Now that we have some data, let's make sure Elasticsearch understands our data correctly, for that we need to set the mappings for our data.

Head to Fleet > Agent Policies, click on the policy name, then on the integration name. On the next screen go to Change defaults > Advanced options, at the very bottom there is the Mappings section.
04-Mappings

Click on the "edit" button (the little pencil) and add the following mappings:

Then click "Next" until the "Review" step, then click "Save component template".

6. Test it (again)

Head to Discover, search for some data, expand one of the documents and you will see the fields correctly mapped.
06-Expanded_document_fields_correct

Now you can do queries like status_code >= 400.

7. How should I define my log keys?

The best way to define your log keys is to use the Elastic Common Schema (ECS). ECS is an open source specification, developed with support from the Elastic user community. ECS defines a common set of fields to be used when storing event data in Elasticsearch, such as logs and metrics.

8. What about a standalone Filebeat?

Well, it's pretty much the same idea, but instead of configuring an Elastic-Agent integration we will configure the input directly on filebeat.yml (Filebeat's configuration file).

When running a standalone Filebeat, it is better to use the filestream input. The concepts are all the same, but the configuration keys are slightly different.

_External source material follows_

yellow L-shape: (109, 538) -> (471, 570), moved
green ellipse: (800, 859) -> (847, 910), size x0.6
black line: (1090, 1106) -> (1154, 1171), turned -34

For the sake of brevity here is the input configuration of filebeat.yml:

filebeat.inputs:
- type: filestream
  id: advent-calendar-2022
  enabled: true
  paths:
    - /tmp/flog.log

  parsers:
    - ndjson:
        target: ""
        add_error_key: true

  processors:
    - timestamp:
        field: time
        layouts:
          - '2006-01-02T15:04:05Z07:00'
        test:
          - '2022-08-31T12:07:32+02:00'
    - drop_fields:
        fields: [time]

What about mappings?

They can also be edited on Kibana. Go to Stack Management > Index Management > Index Templates, search for filebeat. By default Filebeat creates a data stream named filebeat-<version>, so at the time of writing, that is filebeat-8.5.2. Click on it, then on "manage", and "edit" in the menu menu that will appear. Click "Next" until section 4, Mappings, and set the mappings as on step 5.

The last step is to create a data view, go to Stack Management > Data Views, then click on "Create data view", give it a name and for the "Index pattern", add filebeat-8.5.2*. If yo do not want to use the timestamp processor, you can change here the timestamp field. Click on "Save data view to Kibana".

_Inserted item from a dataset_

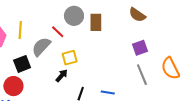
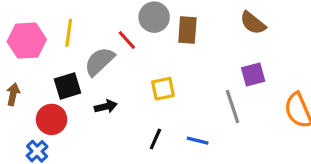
yellow square: (70, 58) -> (163, 89), moved
gray line: (142, 75) -> (232, 107), moved
black arrow: (62, 76) -> (106, 106), moved, turned 32

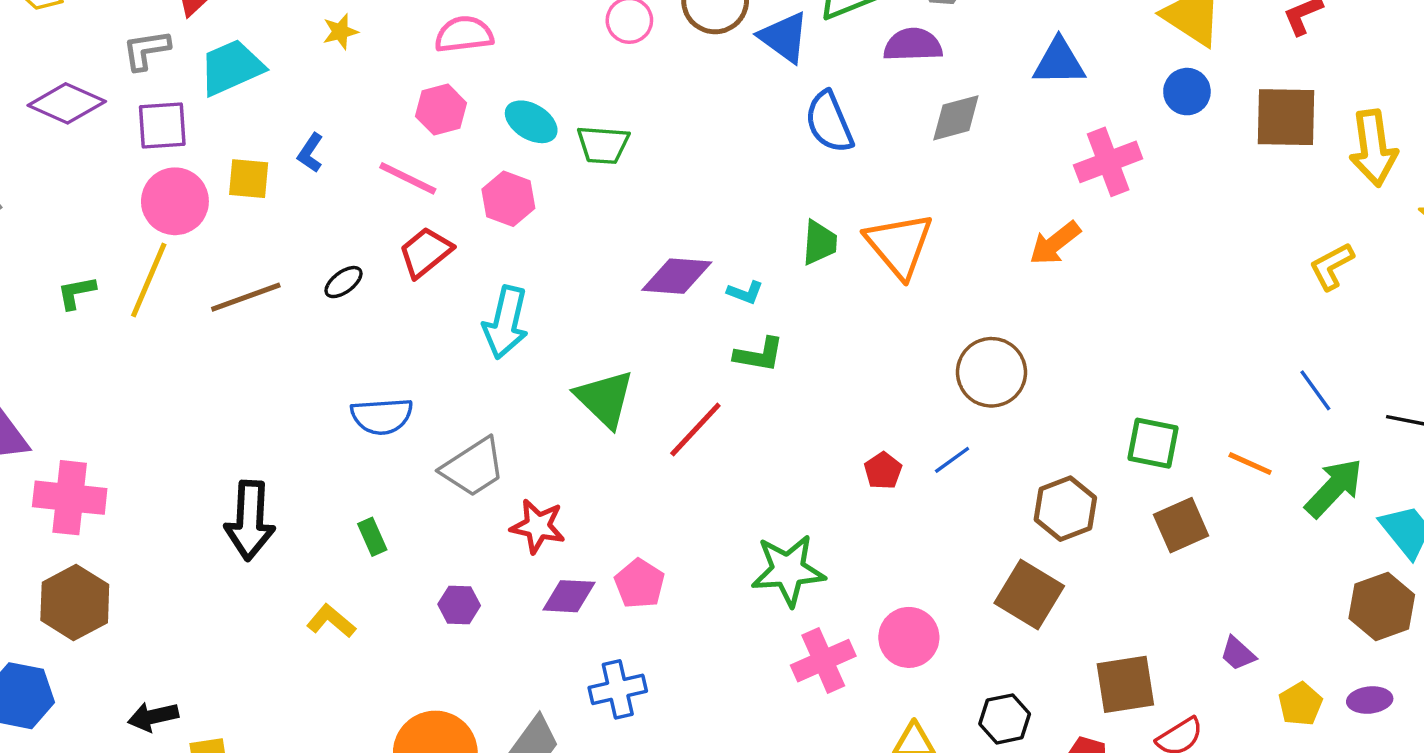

Here is how it looks like:

Head back to "Discover", select the new data view (filebeat-8.5.2 in our case) and you will be able to see all your data:

3 Likes

Thanks for the explanation. I got a question which might help me decide what agent I should use.
We're collecting different logs from different servers, so e.g.:

server1: /var/log/abc/*.log
server2: /var/log/def/*.log

Is it possible in the Elastic Agent to narrow down the log path on certain servers or like deploy different configurations to a group of hosts?

Hi @Ossenfeld, I'm glad it was helpful to you!

Yes, with Elastic-Agent you can have different policies and assign any number of hosts to the same policy. Each policy will have its own integrations with their unique configuration. The Elastic-Agent will definitely fit your use case.